Give back every record exactly, images excluded.

*** Opening Data ***

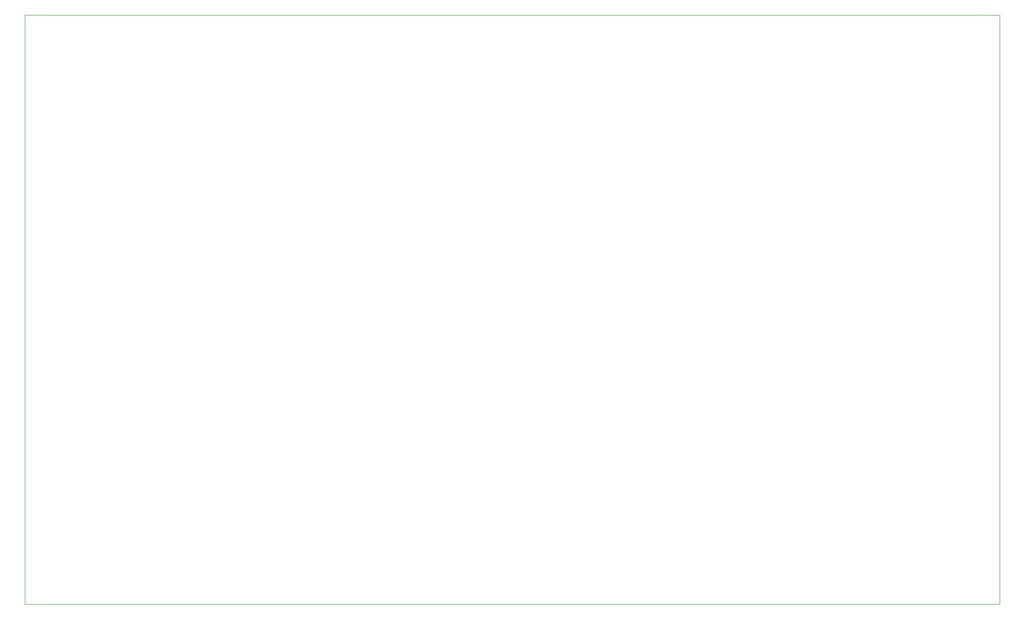
<source format=gbr>
%TF.GenerationSoftware,KiCad,Pcbnew,(6.0.1)*%
%TF.CreationDate,2022-11-01T11:59:45+11:00*%
%TF.ProjectId,IS250 Interface Board,49533235-3020-4496-9e74-657266616365,rev?*%
%TF.SameCoordinates,Original*%
%TF.FileFunction,Profile,NP*%
%FSLAX46Y46*%
G04 Gerber Fmt 4.6, Leading zero omitted, Abs format (unit mm)*
G04 Created by KiCad (PCBNEW (6.0.1)) date 2022-11-01 11:59:45*
%MOMM*%
%LPD*%
G01*
G04 APERTURE LIST*
%TA.AperFunction,Profile*%
%ADD10C,0.100000*%
%TD*%
G04 APERTURE END LIST*
D10*
X65000000Y-40640000D02*
X241300000Y-40640000D01*
X241300000Y-40640000D02*
X241300000Y-147320000D01*
X241300000Y-147320000D02*
X65000000Y-147320000D01*
X65000000Y-147320000D02*
X65000000Y-40640000D01*
M02*

</source>
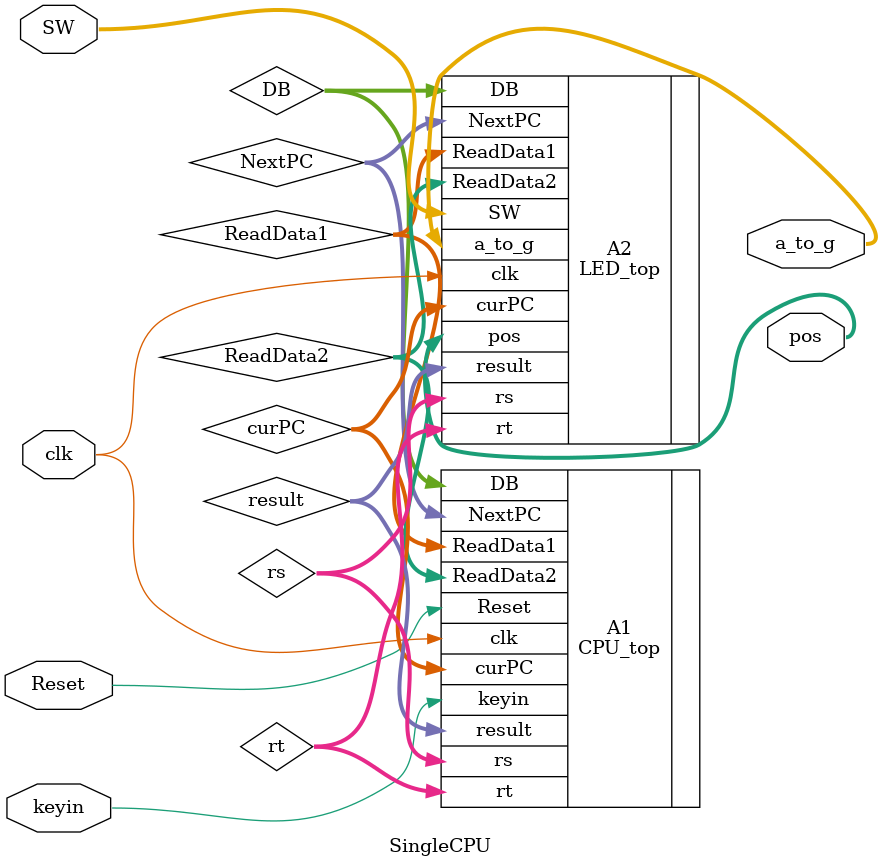
<source format=v>
`timescale 1ns / 1ps


module SingleCPU(clk,keyin,Reset,SW,a_to_g,pos);
    input clk;
    input keyin;
    input Reset;
    input [1:0] SW;
    output [6:0] a_to_g;
    output [3:0] pos;
    
    wire [31:0] curPC;
    wire [31:0] NextPC;
    wire [4:0] rs;
    wire [31:0] ReadData1;
    wire [4:0] rt;
    wire [31:0] ReadData2;
    wire [31:0] result;
    wire [31:0] DB;
    CPU_top A1 (.clk(clk),.keyin(keyin),.Reset(Reset),
               //ÒÔÏÂÌá¹©ÏÔÊ¾ÓÃ
               .curPC(curPC),.NextPC(NextPC),.rs(rs),.ReadData1(ReadData1),
               .rt(rt),.ReadData2(ReadData2),.result(result),.DB(DB)
                );
    LED_top A2 (.clk(clk),.SW(SW),.curPC(curPC),.NextPC(NextPC),.rs(rs),
                .ReadData1(ReadData1),.rt(rt),.ReadData2(ReadData2),
                .result(result),.DB(DB),.a_to_g(a_to_g),.pos(pos)
                );
endmodule

</source>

*** Closing Data ***

→ **Solution to the problem**
<source format=gbr>
%TF.GenerationSoftware,KiCad,Pcbnew,(6.0.1)*%
%TF.CreationDate,2022-11-01T11:59:45+11:00*%
%TF.ProjectId,IS250 Interface Board,49533235-3020-4496-9e74-657266616365,rev?*%
%TF.SameCoordinates,Original*%
%TF.FileFunction,Profile,NP*%
%FSLAX46Y46*%
G04 Gerber Fmt 4.6, Leading zero omitted, Abs format (unit mm)*
G04 Created by KiCad (PCBNEW (6.0.1)) date 2022-11-01 11:59:45*
%MOMM*%
%LPD*%
G01*
G04 APERTURE LIST*
%TA.AperFunction,Profile*%
%ADD10C,0.100000*%
%TD*%
G04 APERTURE END LIST*
D10*
X65000000Y-40640000D02*
X241300000Y-40640000D01*
X241300000Y-40640000D02*
X241300000Y-147320000D01*
X241300000Y-147320000D02*
X65000000Y-147320000D01*
X65000000Y-147320000D02*
X65000000Y-40640000D01*
M02*

</source>
<source format=v>
`timescale 1ns / 1ps


module SingleCPU(clk,keyin,Reset,SW,a_to_g,pos);
    input clk;
    input keyin;
    input Reset;
    input [1:0] SW;
    output [6:0] a_to_g;
    output [3:0] pos;
    
    wire [31:0] curPC;
    wire [31:0] NextPC;
    wire [4:0] rs;
    wire [31:0] ReadData1;
    wire [4:0] rt;
    wire [31:0] ReadData2;
    wire [31:0] result;
    wire [31:0] DB;
    CPU_top A1 (.clk(clk),.keyin(keyin),.Reset(Reset),
               //ÒÔÏÂÌá¹©ÏÔÊ¾ÓÃ
               .curPC(curPC),.NextPC(NextPC),.rs(rs),.ReadData1(ReadData1),
               .rt(rt),.ReadData2(ReadData2),.result(result),.DB(DB)
                );
    LED_top A2 (.clk(clk),.SW(SW),.curPC(curPC),.NextPC(NextPC),.rs(rs),
                .ReadData1(ReadData1),.rt(rt),.ReadData2(ReadData2),
                .result(result),.DB(DB),.a_to_g(a_to_g),.pos(pos)
                );
endmodule

</source>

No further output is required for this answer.